__Records to process__.
..........
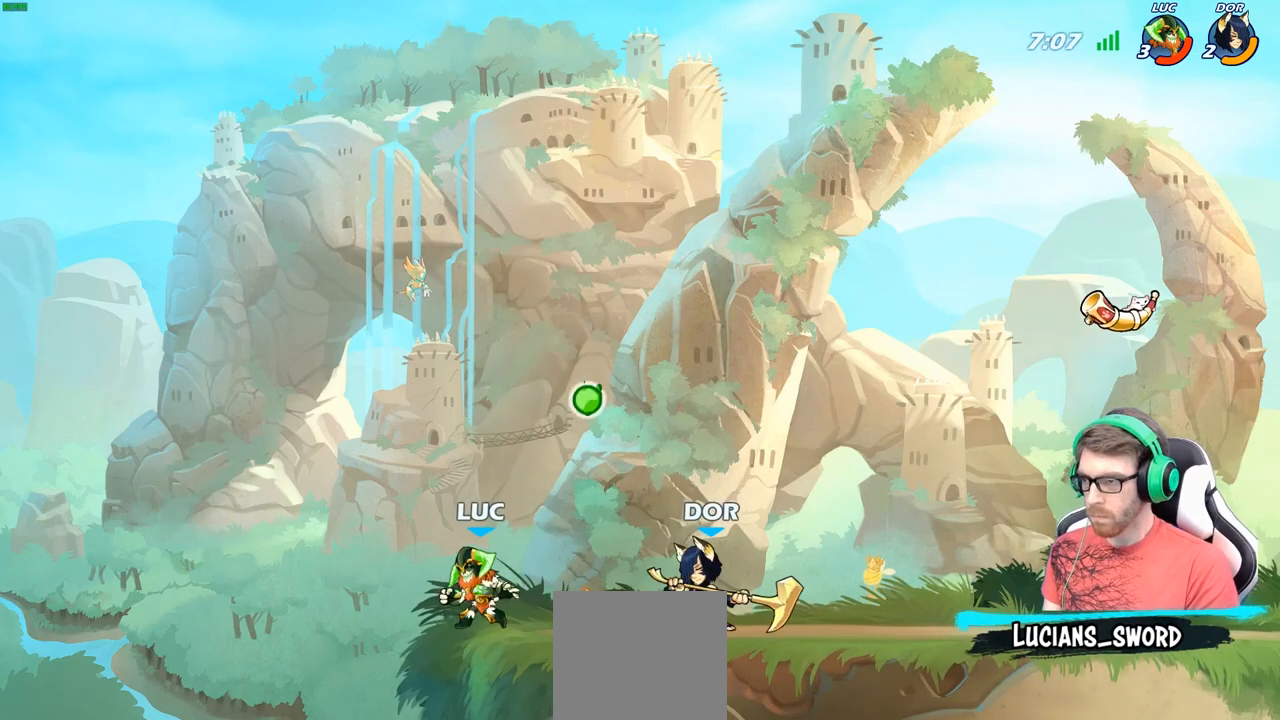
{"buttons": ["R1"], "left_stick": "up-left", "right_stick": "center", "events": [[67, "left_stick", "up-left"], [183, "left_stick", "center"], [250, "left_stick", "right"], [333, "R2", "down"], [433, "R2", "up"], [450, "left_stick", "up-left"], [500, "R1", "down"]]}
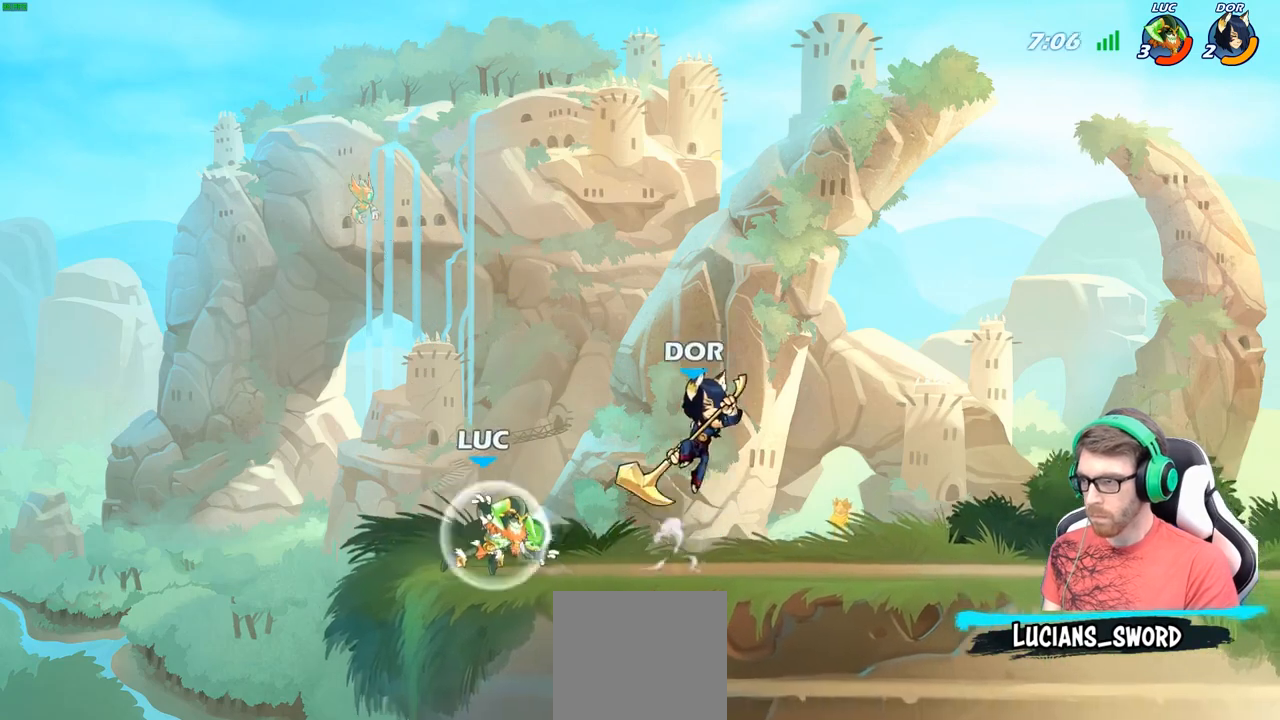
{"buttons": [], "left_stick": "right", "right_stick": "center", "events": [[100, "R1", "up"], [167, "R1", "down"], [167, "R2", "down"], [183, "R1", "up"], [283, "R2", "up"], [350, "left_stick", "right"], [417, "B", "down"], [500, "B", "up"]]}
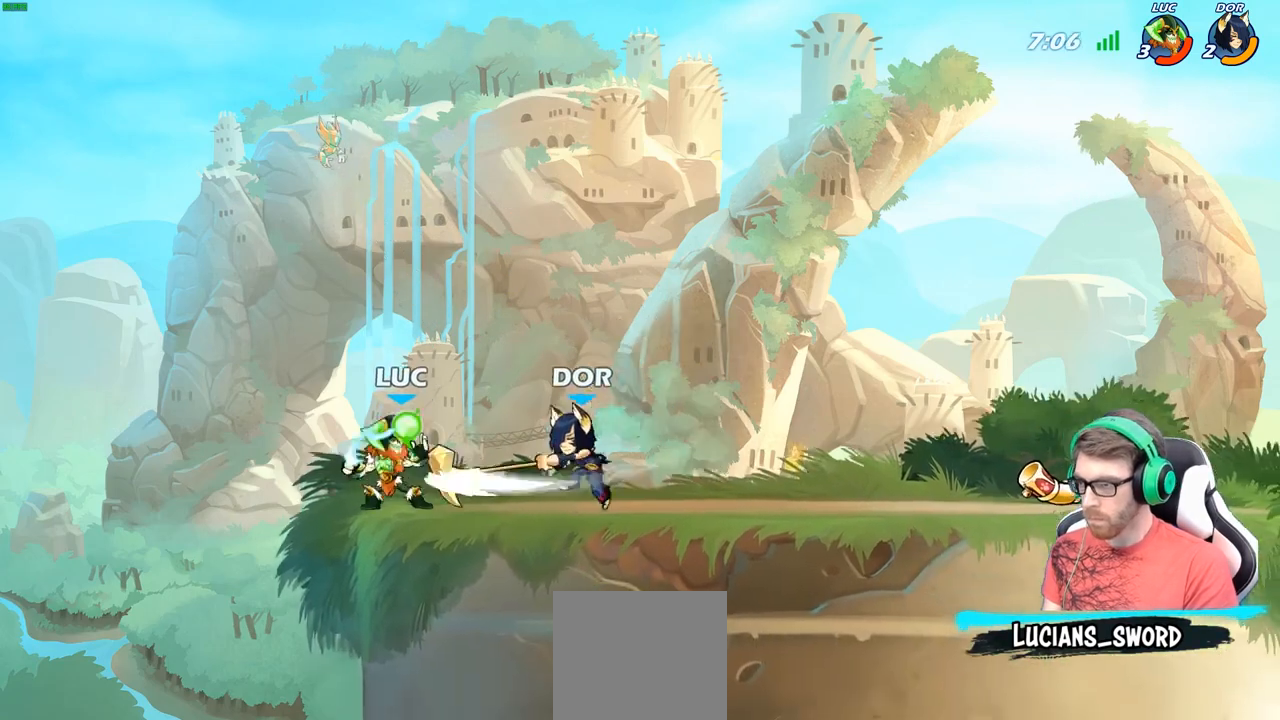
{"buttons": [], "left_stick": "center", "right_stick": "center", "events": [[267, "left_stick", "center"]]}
..........
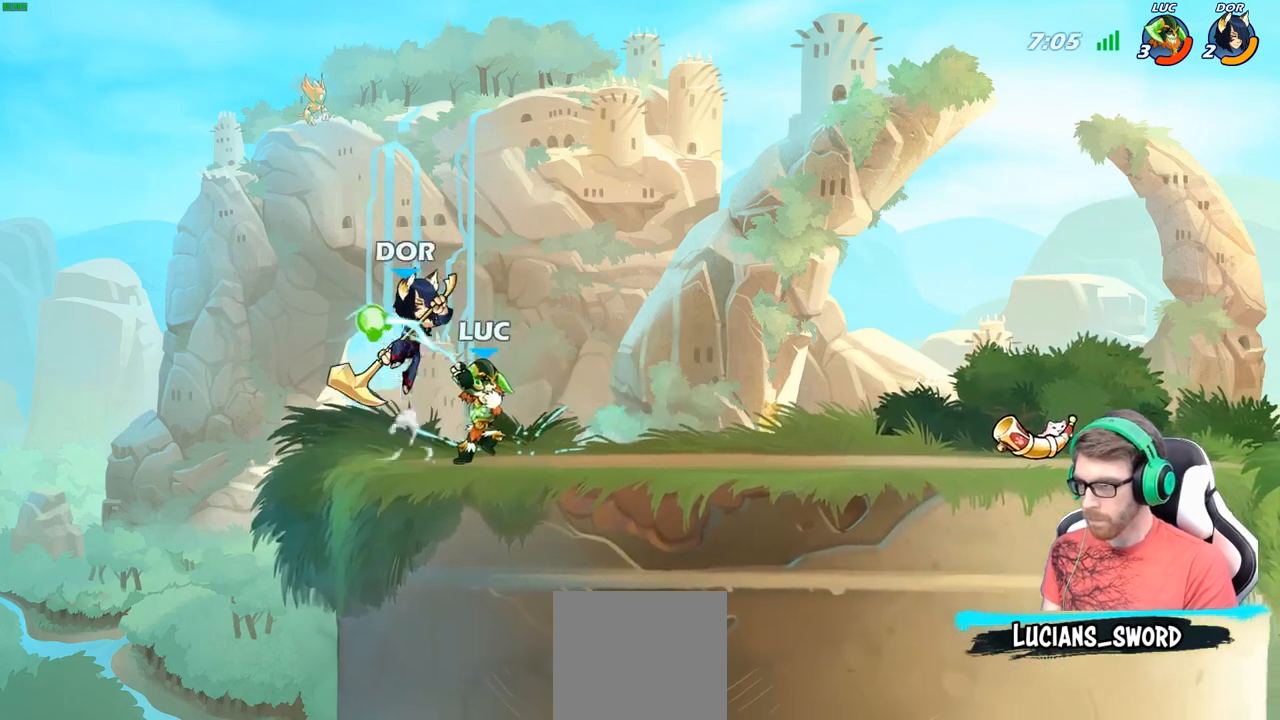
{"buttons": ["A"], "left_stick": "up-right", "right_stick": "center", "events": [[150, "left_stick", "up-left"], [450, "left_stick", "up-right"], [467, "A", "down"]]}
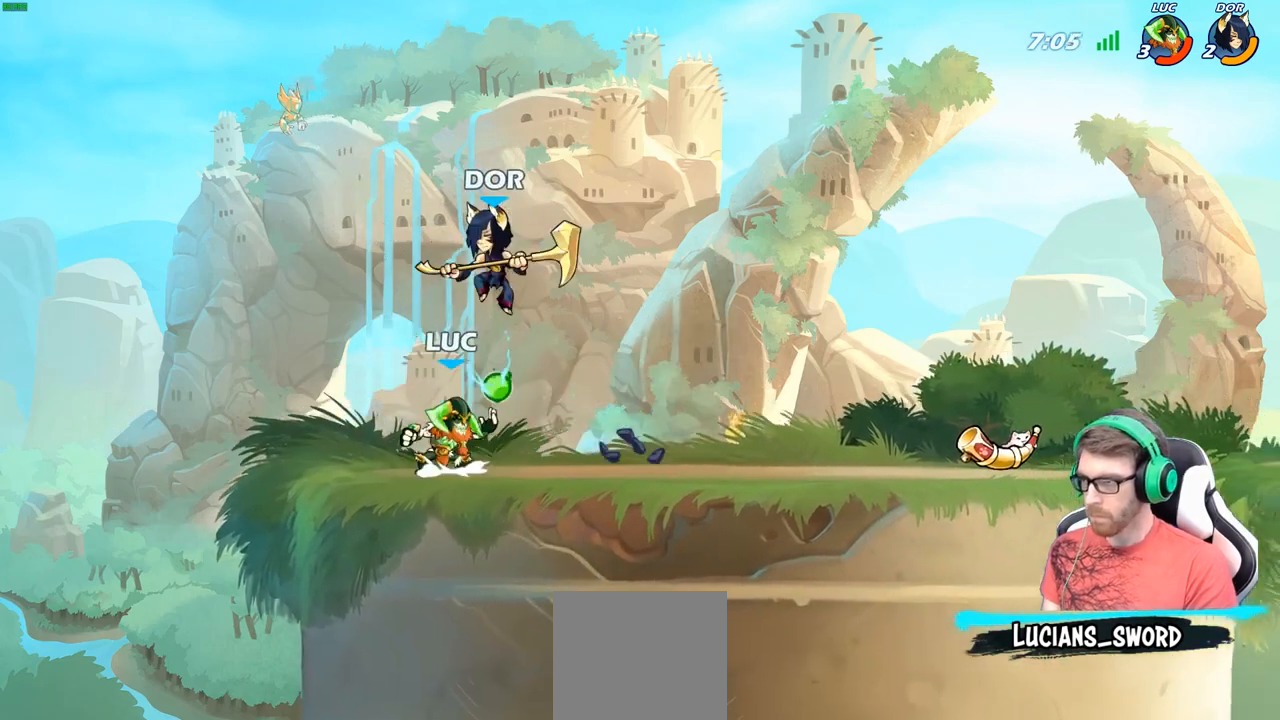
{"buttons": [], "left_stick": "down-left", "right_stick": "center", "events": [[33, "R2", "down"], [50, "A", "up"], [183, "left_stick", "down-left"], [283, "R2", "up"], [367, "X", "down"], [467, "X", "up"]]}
..........
__Work order__.
If a line in the material above holds "down", copy it.

__Answer area__.
{"buttons": ["R1"], "left_stick": "up-left", "right_stick": "center", "events": [[67, "left_stick", "up-left"], [183, "left_stick", "center"], [250, "left_stick", "right"], [333, "R2", "down"], [433, "R2", "up"], [450, "left_stick", "up-left"], [500, "R1", "down"]]}
{"buttons": [], "left_stick": "right", "right_stick": "center", "events": [[100, "R1", "up"], [167, "R1", "down"], [167, "R2", "down"], [183, "R1", "up"], [283, "R2", "up"], [350, "left_stick", "right"], [417, "B", "down"], [500, "B", "up"]]}
{"buttons": ["A"], "left_stick": "up-right", "right_stick": "center", "events": [[150, "left_stick", "up-left"], [450, "left_stick", "up-right"], [467, "A", "down"]]}
{"buttons": [], "left_stick": "down-left", "right_stick": "center", "events": [[33, "R2", "down"], [50, "A", "up"], [183, "left_stick", "down-left"], [283, "R2", "up"], [367, "X", "down"], [467, "X", "up"]]}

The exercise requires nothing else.